Qi Cui, Zhang Jiaqi, Wang Yuanyuan, Lin Mingyan, Gao Jun, Lu Haiying
Department of Neurobiology, Key Laboratory of Human Functional Genomics of Jiangsu, School of Basic Medical Sciences, Nanjing Medical University, Nanjing, Jiangsu 211166, China.
Department of Rehabilitation Medicine, Jiangsu Shengze Hospital affiliated to Nanjing Medical University, Suzhou, Jiangsu 215228,China.
J Biomed Res. 2022 Feb 15;36(2):127-140. doi: 10.7555/JBR.36.20210109.
This study aimed to investigate the effect and mechanism of valproic acid (VPA) on the neurosphere formation in rat embryonic cortical cells. We used free-floating neurosphere formation as a model system to evaluate the VPA on the proliferation of neural stem cells (NSCs). We found a time- and dose-dependent increase in neurosphere formation and NSC proliferation after VPA treatment. Further RNA-seq analysis demonstrated that the upregulated TGFβ1 signaling might attribute to the effect of VPA on the neurosphere formation and NSC proliferation. Consistently, the neurosphere formation and NSC proliferation were blocked by the treatment with SB431542, an inhibitor of TGFβ1 receptor. Moreover, in a coculture system, NSCs treated with VPA significantly reduced the oxygen-glucose deprivation-induced neuronal apoptosis. Taken together, our results showed that VPA could enhance neurosphere formation and NSC proliferation by activating TGFβ1, which might be a novel therapeutic strategy for neurological disorders.

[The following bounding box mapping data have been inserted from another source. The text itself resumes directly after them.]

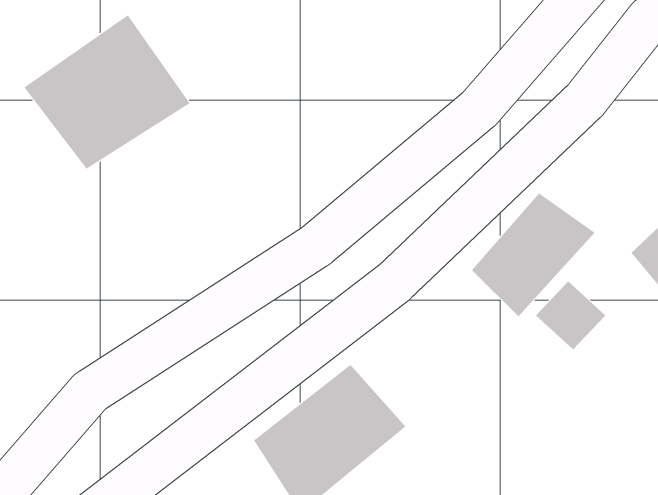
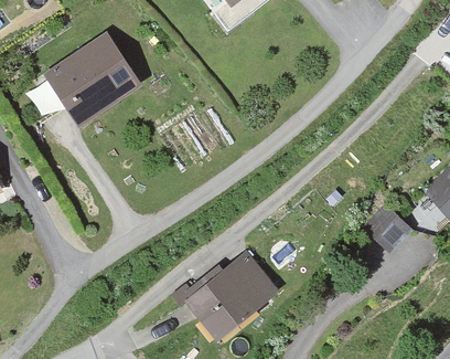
building: [471,193,595,317] -> none

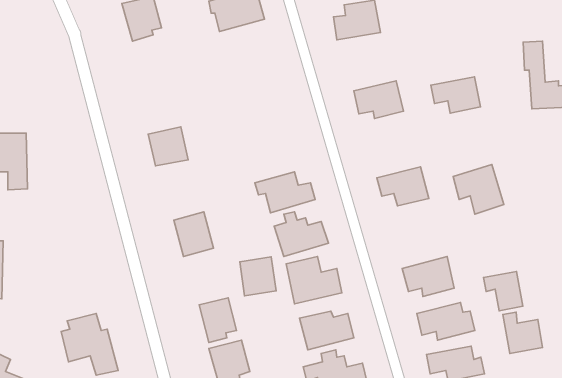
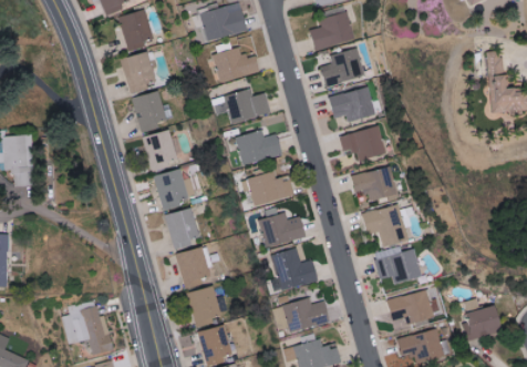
building: none -> [210,48,259,82]
building: none -> [321,49,364,85]
building: none -> [120,52,155,93]
building: [431,77,481,113] -> [339,128,384,161]
building: none -> [209,90,270,124]
building: none -> [135,91,165,133]
building: none -> [232,130,282,166]
building: [453,164,504,214] -> [362,203,409,248]
building: none -> [153,169,192,207]
building: [240,257,276,296] -> [176,248,209,284]
building: [483,272,523,311] -> none

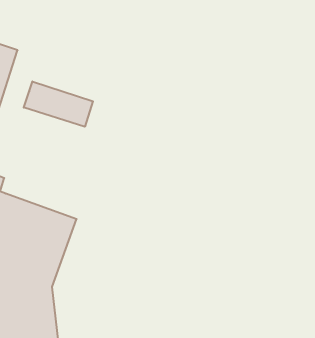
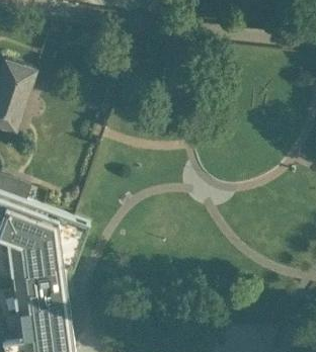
building: [24,81,93,127] -> none

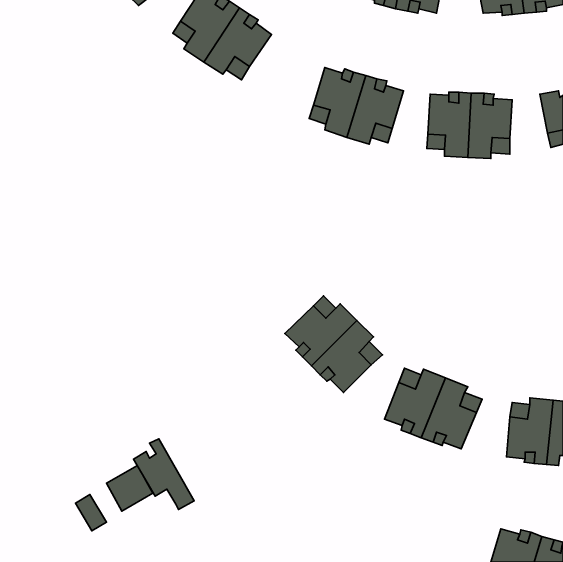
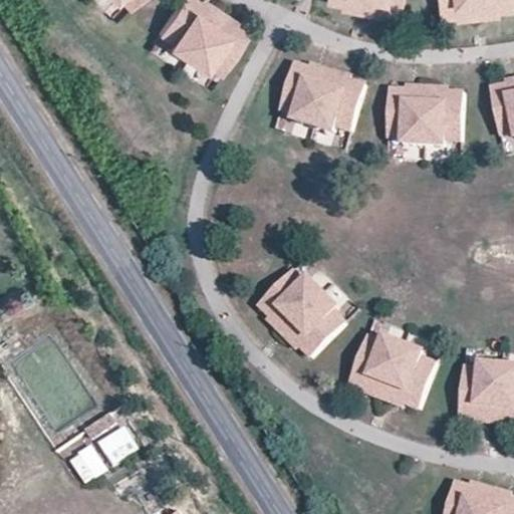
building: [134,439,194,510] -> none

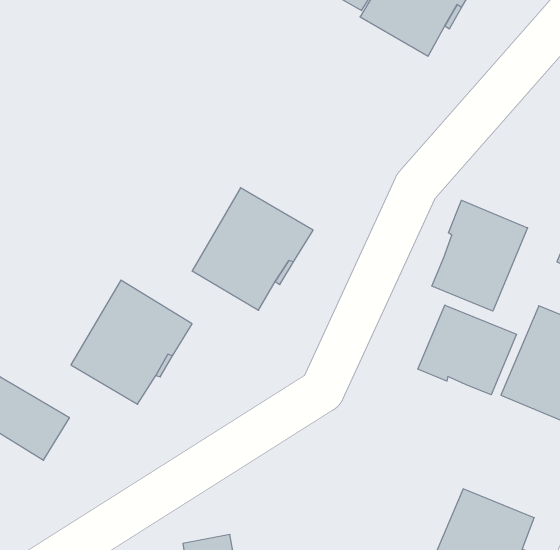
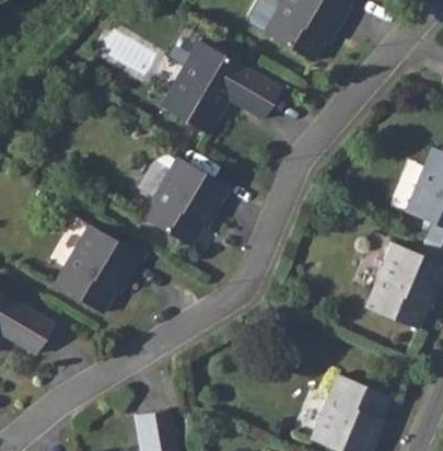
building: none -> [160,41,280,135]
building: [432,200,528,311] -> none
building: [418,305,516,395] -> none

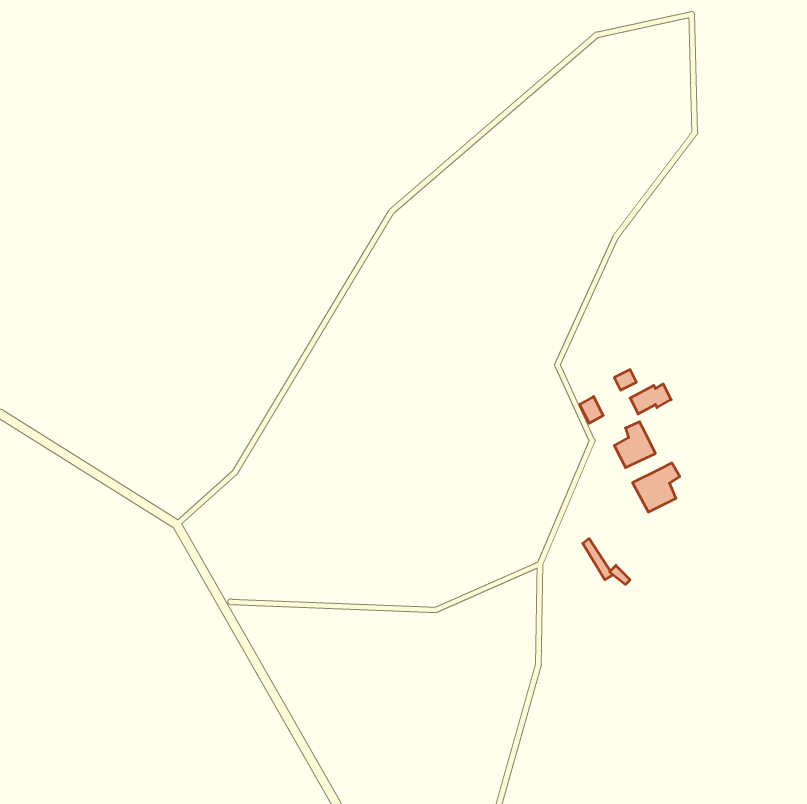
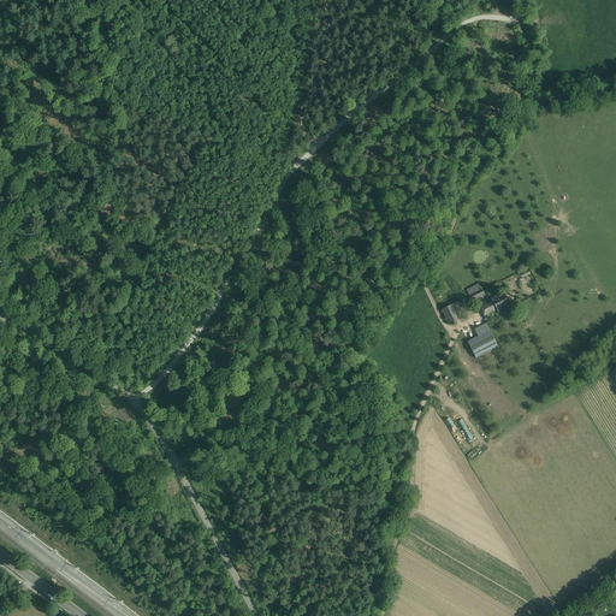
building: [633,463,680,512] -> none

本研究旨在探讨丙戊酸(VPA)对大鼠胚胎皮质细胞神经球形成的影响及其机制。我们采用悬浮神经球形成作为模型系统来评估VPA对神经干细胞(NSCs)增殖的作用。我们发现VPA处理后神经球形成和NSCs增殖呈时间和剂量依赖性增加。进一步的RNA测序分析表明,上调的TGFβ1信号可能是VPA对神经球形成和NSCs增殖产生影响的原因。同样,用TGFβ1受体抑制剂SB431542处理可阻断神经球形成和NSCs增殖。此外,在共培养系统中,用VPA处理的NSCs显著减少了氧-葡萄糖剥夺诱导的神经元凋亡。综上所述,我们的结果表明VPA可通过激活TGFβ1增强神经球形成和NSCs增殖,这可能是一种治疗神经系统疾病的新策略。